There's actually a third possibility, that of approaching a more complicated object called a cycle graph (which consists of a finite number of fixed points together with the orbits connecting them). Yet the spirit of the theorem does not change: a bounded solution may not wander in a chaotic fashion, because nothing different from approaching a stable fixed point, a limit cycle or a cycle graph is allowed. As a matter of fact, the Poincaré-Bendixson Theorem is what tells you that chaos can never occur in a two-dimensional dynamical system.
Trivially, a critical point is also a periodic orbit. However, I believe that for any periodic orbits containing more than one point, you reach a contradiction. Recall that a point $x$ is considered an element of a periodic orbit if there exists a positive time $t$ such that $\Phi_t(x) = x$.
Now suppose both $x_1$ and $x_2$ are elements of a periodic orbit and that $x_1$ is a critical point. Obviously if the flow ever reaches $x_1$, it remains there forever, contradicting the fact that $x_2$ is in the $\omega$-limit set. However, if the flow never reaches $x_1$, then we contradict the fact that $x_1$ is in the $\omega$-limit set. Therefore, we reach a contradiction if there is a critical point in the periodic orbit.
Best Answer
I interpreted the question as follow:
Let $f : \mathbb{R}^2 \to \mathbb{R}^2$ be a $\mathcal{C}^1$ vector field.
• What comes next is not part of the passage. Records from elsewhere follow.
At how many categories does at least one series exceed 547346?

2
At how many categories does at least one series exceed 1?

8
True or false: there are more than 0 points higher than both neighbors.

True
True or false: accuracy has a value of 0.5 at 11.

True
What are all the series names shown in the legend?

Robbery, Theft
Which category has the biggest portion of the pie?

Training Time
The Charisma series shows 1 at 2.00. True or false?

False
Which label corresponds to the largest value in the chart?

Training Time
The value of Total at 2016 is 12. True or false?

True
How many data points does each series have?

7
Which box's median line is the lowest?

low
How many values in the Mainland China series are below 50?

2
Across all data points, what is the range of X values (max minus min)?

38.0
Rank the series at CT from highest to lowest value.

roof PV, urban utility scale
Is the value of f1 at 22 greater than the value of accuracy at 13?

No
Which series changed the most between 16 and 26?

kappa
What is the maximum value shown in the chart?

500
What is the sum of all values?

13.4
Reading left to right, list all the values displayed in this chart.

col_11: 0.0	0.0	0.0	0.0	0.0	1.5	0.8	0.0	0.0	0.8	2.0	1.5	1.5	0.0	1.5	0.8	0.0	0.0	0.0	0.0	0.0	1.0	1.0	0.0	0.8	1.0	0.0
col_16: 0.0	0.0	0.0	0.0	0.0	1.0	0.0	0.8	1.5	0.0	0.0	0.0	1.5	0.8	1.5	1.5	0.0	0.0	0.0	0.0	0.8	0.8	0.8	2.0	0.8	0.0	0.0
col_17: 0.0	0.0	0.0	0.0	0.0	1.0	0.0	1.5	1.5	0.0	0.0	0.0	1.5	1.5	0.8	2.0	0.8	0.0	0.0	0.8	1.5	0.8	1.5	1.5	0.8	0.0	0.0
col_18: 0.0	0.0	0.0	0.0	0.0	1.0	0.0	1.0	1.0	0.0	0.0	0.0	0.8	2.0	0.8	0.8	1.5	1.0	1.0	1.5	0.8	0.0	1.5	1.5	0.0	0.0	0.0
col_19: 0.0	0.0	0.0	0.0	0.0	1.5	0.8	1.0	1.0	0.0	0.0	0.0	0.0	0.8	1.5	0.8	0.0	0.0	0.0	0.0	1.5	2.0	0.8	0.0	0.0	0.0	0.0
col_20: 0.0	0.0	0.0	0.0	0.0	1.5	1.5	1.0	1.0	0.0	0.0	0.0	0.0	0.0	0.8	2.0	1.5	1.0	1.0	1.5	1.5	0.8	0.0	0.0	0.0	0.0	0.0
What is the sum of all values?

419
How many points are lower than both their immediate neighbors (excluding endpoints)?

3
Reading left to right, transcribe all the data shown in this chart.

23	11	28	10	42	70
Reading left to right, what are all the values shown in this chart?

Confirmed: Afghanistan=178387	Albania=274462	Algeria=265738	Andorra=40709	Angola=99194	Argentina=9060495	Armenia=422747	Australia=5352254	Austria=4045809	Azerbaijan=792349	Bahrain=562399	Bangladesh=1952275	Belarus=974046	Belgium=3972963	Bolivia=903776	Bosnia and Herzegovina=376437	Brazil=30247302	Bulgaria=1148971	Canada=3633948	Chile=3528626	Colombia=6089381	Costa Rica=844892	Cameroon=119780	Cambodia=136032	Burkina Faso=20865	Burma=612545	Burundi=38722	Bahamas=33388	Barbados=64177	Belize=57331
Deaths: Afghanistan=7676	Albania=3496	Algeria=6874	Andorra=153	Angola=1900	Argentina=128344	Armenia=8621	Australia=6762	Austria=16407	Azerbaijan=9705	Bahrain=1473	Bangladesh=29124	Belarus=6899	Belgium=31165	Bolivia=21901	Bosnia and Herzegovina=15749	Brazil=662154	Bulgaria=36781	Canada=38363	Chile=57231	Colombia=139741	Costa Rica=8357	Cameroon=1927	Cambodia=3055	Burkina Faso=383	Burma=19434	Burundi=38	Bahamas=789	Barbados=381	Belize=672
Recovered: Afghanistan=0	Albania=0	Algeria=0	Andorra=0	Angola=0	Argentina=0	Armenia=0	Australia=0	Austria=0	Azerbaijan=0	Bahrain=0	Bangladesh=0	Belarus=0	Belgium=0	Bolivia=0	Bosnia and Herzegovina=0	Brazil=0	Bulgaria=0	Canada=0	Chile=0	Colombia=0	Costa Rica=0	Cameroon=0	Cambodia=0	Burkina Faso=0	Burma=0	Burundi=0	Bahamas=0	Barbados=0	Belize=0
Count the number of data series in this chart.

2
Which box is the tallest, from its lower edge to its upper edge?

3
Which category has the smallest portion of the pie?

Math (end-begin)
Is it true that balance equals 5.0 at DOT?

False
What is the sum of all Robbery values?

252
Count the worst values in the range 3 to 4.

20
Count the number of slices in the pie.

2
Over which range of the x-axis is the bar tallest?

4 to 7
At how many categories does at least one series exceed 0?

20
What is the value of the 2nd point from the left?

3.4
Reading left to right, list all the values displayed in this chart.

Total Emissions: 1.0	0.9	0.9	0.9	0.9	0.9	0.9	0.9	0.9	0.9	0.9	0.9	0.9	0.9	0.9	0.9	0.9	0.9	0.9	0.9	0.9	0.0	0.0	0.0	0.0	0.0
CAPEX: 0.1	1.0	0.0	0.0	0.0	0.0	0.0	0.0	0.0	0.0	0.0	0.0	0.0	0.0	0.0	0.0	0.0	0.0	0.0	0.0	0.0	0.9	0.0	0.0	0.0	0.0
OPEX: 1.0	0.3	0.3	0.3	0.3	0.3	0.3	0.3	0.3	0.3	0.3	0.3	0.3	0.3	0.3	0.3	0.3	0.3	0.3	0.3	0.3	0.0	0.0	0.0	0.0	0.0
Suppose there exists a periodic orbit $\gamma$. According to Jordan-curve-theorem, $\mathbb{R}^2 \backslash \gamma$ admits only one bounded connected component $D_{\gamma}$. Show that $D_{\gamma}$ contains a fixed point.
In fact, you only need a weak version of Poincaré-Bendixson theorem:
Notice that it is also true for $\alpha$-limits, since by reversing time an $\alpha$-limit becomes an $\omega$-limit while the phase portrait is unchanged.
By contradiction, suppose $D_{\gamma}$ does not contain any fixed point. Then, by Poincaré-Bendixson theorem, for all $x \in D_{\gamma}$, $\omega(x)$ and $\alpha(x)$ are periodic orbits. In particular, there are infinitely many periodic orbits in $D_{\gamma}$.
For any periodic orbit $\tau$ in $D_{\gamma}$, let $K_{\tau}=\tau \cup D_{\tau}$ (where $D_{\tau}$ is defined like $D_{\gamma}$ but for $\tau$). We get a family of compacts $\{K_i : i \in I \}$ linearly ordered by inclusion, indexed by some unbounded set $I \subset \mathbb{R}_+$. Without loss of generality, we can suppose the family $\{K_i : i \in I\}$ nonincreasing (otherwise, take $\tilde{K}_i= \bigcap\limits_{j \leq i} K_j$).
Because any $x \in \mathbb{R}^2$ is between its $\omega$-limit and its $\alpha$-limit, $\bigcap\limits_{i \in I} K_i=\emptyset$.
Now, take $i_n \in I$ such that $i_n \underset{n\to + \infty}{\longrightarrow} + \infty$; then $\bigcap\limits_{n \geq 0} K_{i_n}=\emptyset$. So we find a nonincreasing sequence of compacts converging to the emptyset, a contradiction (since $\mathbb{R}^2$ is complete).